We set the coordinates 50,50 into the drawString() method. Note:
- These coordinates are relative to our current window (not screen, not frame) in this case, our MyPanel.
- The origin (0,0) is in the upper left hand side of the window.
- The Y coordinate increases DOWNWARDS. This is the opposite of the normal way to graph the x and y axes in mathematics.

More Drawing

In moving from version 1.2 to 1.3, Java re-worked the drawing routines. The older version are attached to the Graphics class, use ints for pixel values, and consist of methods like drawLine().
The newer versions use a Graphics2D class ( a subclass of Graphics), use float or double for pixel coordinates and are implemented as separate classes. In order to use them, you must instantiate one, set any properties you want on the Graphics object, then draw (or fill) it, using the draw() or fill() methods on Graphics2D.
One property you can set is color. Colors are also objects in Java.
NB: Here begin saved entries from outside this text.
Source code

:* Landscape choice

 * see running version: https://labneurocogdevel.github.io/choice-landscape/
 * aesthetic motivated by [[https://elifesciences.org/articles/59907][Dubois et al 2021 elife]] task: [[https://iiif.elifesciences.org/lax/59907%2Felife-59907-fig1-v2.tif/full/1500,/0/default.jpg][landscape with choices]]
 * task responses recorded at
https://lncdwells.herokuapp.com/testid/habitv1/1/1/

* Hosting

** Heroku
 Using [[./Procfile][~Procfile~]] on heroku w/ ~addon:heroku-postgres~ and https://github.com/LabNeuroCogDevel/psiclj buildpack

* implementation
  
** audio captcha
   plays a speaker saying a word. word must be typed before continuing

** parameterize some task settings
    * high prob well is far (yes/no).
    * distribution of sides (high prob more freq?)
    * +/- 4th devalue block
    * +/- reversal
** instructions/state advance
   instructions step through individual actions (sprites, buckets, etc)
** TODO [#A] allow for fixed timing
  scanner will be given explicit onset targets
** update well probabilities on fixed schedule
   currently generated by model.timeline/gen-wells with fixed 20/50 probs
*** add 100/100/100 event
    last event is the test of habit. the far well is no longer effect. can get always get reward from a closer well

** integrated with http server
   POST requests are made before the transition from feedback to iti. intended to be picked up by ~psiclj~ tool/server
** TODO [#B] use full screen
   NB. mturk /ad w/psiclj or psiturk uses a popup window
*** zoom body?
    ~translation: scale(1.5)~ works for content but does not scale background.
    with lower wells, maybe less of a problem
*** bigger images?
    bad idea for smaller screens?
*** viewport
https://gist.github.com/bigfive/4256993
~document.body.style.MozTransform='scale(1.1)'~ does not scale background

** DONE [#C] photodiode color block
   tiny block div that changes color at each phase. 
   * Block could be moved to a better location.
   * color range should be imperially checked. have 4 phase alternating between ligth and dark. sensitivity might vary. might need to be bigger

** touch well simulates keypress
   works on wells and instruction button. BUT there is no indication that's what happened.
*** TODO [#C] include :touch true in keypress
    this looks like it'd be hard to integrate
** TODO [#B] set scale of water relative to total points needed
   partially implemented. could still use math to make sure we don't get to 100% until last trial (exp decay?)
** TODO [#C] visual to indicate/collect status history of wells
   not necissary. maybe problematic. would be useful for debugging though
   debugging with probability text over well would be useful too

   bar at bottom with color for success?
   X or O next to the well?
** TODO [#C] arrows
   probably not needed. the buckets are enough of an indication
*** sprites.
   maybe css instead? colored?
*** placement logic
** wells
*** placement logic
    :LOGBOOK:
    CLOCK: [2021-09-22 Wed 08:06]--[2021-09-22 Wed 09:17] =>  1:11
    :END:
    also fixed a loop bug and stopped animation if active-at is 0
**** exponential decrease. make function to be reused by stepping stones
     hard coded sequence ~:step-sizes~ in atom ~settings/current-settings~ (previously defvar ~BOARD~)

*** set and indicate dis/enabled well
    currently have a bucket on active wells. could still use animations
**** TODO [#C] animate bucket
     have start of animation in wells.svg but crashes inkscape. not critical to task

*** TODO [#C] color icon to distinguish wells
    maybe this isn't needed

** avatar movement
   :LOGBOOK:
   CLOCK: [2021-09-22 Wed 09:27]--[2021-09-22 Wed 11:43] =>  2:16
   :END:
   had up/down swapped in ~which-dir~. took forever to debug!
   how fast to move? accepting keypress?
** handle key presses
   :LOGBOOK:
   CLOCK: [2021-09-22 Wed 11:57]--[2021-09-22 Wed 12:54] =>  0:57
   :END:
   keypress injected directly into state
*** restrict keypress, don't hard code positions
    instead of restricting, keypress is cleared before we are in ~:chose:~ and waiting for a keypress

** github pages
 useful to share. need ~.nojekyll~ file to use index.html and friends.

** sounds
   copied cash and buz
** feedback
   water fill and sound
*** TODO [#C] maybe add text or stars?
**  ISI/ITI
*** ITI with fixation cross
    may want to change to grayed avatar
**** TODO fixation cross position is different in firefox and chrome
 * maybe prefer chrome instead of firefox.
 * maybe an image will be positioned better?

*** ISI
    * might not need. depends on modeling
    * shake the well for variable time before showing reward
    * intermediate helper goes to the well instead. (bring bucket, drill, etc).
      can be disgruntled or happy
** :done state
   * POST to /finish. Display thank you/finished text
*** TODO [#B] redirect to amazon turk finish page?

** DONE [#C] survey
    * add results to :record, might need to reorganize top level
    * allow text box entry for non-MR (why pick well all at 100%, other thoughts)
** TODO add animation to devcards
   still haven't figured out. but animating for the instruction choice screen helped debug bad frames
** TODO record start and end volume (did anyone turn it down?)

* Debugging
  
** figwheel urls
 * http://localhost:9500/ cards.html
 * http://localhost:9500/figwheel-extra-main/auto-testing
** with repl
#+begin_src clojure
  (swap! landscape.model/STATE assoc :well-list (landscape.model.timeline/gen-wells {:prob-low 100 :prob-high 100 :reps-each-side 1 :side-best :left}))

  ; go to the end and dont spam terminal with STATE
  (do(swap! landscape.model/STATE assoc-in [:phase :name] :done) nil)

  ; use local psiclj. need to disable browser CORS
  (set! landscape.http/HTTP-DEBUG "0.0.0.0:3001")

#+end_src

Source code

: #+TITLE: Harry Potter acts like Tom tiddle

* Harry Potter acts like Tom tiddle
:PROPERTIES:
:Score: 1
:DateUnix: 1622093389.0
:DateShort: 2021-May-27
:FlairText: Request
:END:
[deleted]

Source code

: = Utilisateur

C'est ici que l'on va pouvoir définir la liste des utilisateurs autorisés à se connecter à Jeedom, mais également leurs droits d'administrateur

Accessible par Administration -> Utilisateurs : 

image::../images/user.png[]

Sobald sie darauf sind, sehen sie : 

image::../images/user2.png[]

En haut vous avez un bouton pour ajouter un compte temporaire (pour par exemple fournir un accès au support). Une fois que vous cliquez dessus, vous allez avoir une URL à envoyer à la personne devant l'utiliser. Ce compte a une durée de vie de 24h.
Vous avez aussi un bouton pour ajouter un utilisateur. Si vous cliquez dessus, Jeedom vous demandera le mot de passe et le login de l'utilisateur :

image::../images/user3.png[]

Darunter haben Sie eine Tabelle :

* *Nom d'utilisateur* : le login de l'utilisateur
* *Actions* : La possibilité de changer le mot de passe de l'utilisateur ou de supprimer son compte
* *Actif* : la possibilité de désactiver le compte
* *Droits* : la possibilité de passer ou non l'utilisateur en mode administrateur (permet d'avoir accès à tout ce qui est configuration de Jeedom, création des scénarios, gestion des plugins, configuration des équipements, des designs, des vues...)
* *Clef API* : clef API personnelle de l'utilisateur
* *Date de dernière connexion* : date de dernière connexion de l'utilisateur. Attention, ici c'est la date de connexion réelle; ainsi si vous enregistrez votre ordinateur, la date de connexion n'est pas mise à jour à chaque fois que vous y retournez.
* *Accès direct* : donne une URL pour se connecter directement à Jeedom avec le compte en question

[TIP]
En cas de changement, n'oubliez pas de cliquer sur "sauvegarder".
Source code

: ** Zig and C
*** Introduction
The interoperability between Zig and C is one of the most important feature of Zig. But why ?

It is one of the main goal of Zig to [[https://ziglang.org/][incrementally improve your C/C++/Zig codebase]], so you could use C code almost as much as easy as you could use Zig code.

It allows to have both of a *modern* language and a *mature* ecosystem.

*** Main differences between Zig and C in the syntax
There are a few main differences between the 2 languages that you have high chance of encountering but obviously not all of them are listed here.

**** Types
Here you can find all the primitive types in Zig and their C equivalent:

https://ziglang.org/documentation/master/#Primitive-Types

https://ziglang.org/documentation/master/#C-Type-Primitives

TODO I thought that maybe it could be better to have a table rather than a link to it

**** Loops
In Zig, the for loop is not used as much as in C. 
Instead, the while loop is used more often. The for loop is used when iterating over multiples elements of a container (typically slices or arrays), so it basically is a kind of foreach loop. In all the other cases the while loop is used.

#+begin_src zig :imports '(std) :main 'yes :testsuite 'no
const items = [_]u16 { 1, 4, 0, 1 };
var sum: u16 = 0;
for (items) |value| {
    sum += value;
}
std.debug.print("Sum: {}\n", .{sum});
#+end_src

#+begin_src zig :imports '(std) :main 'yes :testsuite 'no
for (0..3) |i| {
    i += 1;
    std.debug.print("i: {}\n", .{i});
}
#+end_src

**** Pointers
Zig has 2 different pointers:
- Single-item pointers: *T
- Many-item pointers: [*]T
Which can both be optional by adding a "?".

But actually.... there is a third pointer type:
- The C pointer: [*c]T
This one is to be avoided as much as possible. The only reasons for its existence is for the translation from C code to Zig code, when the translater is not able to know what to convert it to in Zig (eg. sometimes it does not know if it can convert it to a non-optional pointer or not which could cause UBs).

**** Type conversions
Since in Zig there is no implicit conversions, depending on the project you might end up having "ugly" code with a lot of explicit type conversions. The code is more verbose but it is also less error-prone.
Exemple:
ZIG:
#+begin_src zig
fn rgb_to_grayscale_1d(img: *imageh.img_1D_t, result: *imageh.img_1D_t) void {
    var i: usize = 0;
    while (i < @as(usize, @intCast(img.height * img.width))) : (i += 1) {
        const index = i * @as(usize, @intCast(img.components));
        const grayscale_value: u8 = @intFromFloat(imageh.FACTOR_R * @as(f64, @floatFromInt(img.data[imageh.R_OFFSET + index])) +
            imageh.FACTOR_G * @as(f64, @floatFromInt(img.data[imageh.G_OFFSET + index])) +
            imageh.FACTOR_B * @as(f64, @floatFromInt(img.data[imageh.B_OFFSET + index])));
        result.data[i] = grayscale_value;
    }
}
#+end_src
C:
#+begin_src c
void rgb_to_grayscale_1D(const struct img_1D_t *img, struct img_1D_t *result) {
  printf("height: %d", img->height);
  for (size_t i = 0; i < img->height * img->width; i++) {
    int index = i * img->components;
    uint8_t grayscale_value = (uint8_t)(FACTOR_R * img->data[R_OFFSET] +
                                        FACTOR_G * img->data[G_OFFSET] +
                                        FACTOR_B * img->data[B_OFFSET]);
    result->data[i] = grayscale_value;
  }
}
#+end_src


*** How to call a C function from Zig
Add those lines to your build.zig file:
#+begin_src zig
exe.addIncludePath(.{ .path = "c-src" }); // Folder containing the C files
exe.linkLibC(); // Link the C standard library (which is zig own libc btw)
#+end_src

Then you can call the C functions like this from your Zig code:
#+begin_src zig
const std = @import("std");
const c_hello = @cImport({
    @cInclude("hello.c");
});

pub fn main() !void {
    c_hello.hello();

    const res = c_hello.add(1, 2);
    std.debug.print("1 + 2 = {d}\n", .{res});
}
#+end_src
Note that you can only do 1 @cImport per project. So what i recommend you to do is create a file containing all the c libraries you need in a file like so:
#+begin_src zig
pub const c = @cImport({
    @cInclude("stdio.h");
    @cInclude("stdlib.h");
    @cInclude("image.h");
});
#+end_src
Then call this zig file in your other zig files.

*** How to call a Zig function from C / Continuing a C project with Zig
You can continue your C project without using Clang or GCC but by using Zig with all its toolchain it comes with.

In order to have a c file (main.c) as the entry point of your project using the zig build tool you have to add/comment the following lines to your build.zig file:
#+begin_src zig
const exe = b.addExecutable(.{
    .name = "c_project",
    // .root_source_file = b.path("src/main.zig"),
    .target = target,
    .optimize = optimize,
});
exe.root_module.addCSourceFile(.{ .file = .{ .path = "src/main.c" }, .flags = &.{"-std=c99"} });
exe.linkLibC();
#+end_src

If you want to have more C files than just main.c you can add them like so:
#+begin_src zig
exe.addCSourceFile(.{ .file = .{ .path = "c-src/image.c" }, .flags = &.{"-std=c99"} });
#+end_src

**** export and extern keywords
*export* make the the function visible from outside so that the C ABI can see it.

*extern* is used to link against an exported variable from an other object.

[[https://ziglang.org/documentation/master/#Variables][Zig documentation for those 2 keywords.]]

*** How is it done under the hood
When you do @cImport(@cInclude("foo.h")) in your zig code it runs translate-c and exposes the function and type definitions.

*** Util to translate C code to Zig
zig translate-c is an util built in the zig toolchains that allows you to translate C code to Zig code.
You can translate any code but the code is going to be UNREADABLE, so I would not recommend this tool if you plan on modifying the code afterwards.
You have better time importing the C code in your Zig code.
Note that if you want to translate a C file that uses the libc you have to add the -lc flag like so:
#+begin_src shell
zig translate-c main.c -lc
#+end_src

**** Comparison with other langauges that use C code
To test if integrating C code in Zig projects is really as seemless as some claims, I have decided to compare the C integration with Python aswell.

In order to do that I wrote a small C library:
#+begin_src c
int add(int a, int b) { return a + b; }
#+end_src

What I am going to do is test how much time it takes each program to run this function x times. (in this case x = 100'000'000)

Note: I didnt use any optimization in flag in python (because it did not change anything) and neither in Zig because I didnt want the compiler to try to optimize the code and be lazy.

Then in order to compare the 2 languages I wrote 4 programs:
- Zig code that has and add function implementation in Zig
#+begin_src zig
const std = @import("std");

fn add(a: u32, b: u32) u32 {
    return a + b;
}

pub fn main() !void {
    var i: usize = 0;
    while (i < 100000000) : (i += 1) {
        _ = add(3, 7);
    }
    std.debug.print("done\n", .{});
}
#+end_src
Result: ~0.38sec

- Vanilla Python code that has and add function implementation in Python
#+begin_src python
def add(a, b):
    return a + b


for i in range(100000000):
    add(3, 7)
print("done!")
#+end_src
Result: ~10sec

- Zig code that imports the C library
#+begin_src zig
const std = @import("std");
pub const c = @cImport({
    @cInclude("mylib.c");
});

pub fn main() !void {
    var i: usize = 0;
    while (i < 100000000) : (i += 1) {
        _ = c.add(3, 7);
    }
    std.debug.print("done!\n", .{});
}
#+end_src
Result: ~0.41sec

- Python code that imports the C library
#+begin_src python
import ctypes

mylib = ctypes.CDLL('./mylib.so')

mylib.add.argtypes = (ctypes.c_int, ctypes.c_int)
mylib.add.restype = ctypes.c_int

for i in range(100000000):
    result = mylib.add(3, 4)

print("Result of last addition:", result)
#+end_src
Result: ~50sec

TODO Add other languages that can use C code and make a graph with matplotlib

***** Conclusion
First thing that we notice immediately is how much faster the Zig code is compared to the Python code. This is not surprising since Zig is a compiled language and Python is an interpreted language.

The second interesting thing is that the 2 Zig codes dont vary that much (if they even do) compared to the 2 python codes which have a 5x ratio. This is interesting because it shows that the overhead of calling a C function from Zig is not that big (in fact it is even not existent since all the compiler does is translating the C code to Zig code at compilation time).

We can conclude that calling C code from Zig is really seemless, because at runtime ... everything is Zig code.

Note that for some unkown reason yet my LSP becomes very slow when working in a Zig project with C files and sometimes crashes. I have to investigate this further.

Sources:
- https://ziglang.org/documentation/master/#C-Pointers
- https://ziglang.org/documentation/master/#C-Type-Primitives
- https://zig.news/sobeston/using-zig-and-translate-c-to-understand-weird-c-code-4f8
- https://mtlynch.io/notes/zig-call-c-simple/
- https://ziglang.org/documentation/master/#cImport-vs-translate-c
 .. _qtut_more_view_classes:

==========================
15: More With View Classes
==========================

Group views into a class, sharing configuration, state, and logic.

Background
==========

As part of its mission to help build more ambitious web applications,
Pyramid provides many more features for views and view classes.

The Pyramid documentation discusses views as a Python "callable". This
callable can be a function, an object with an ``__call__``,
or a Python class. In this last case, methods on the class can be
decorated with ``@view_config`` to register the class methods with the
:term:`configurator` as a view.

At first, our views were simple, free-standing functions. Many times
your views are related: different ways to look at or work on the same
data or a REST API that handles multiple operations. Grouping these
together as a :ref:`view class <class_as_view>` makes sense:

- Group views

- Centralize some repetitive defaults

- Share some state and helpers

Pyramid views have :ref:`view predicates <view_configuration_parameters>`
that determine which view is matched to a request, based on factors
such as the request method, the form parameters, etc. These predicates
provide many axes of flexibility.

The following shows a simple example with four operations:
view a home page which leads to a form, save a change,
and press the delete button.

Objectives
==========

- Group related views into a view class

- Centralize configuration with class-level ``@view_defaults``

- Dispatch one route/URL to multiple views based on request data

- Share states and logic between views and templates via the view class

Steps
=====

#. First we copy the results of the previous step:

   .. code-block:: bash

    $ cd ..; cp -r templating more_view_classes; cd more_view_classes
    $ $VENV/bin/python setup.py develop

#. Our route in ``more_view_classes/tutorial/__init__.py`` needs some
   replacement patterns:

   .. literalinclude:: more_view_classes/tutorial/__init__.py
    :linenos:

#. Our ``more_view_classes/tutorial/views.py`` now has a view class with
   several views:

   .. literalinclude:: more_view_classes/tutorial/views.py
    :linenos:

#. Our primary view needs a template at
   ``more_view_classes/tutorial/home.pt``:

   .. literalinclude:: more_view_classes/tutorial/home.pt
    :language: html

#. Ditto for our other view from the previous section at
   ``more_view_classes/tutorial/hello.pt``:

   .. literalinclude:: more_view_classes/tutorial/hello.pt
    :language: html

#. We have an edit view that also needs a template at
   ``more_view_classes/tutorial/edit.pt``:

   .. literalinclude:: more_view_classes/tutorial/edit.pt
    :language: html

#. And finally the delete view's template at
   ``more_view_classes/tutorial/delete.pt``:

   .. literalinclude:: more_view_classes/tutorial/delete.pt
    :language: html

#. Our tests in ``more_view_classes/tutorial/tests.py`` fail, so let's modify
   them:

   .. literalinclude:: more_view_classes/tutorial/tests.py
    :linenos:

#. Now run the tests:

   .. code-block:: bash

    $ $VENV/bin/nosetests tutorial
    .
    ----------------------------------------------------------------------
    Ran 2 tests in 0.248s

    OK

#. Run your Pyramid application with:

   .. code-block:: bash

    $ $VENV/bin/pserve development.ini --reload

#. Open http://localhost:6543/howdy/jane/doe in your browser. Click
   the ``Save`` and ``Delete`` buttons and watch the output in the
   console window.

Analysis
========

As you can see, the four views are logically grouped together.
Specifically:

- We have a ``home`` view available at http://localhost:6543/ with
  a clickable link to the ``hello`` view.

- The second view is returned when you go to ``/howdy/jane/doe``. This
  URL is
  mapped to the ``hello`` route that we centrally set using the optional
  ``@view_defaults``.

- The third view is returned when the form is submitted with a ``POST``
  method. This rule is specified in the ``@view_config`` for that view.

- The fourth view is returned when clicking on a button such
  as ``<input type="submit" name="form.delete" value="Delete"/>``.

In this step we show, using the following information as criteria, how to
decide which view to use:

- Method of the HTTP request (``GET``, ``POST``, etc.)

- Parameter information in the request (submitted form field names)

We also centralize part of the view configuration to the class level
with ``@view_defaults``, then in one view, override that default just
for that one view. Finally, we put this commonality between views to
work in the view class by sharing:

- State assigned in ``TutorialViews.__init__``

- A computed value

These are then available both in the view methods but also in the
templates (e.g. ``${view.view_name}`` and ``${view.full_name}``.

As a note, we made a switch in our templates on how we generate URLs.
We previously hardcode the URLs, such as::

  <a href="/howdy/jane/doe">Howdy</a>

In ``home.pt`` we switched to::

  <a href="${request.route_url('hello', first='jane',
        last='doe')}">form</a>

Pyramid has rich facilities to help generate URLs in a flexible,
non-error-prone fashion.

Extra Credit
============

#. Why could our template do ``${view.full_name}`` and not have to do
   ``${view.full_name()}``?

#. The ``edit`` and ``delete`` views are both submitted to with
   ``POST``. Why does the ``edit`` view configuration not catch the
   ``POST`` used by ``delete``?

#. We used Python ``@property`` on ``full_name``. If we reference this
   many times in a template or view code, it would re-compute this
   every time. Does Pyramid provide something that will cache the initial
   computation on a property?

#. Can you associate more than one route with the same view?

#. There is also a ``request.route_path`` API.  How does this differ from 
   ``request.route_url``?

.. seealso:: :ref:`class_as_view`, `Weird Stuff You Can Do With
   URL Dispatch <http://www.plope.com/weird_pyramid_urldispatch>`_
Colors can be chosen by selecting the mixture of red, green, and blue on a scale of 0-255, for example (255,0,0) is bright red, (0,0,0) is black. Some colors are predefined staticly.
```
Color red = new Color(255,0,0);
Color blue = Color.blue;
```

To draw a line (useing the new stuff) you need the x and y positions of the endpoints.

Graphics2D g2 = (Graphics2D)g; // downcast Graphics object
Line2D line = new Line2D.float(100,100,150,150);
g2.setColor(red);
g2.draw(line);

To draw a rectangle (or ellipse) you need the coordinate of the upper left corner, the width and height.

Rectangle2D r = new Rectangle2D.float(120,100,30,30);
g2.setColor(red);
g2.draw();
g2.setColor(blue);
g2.fill();  // To draw a solid rectangle we call fill() rather than draw()

Drawing Images
The ToolKit object, as the name implies, packages an assortment of useful functions. One of them is creating Images, which can then be drawn with the drawImage method.
```
// use static method on ToolKit class to get the system-dependent ToolKit
//  to really use.
Toolkit kit = Toolkit.getDefaultToolkit();
Image im = kit.getImage("img01.jpg");
g.drawImage(im,50,50,null);
```
More complex Image handling issues are discussed in the book.

The only way to really learn to use these tools is to try them. Explore nad have fun.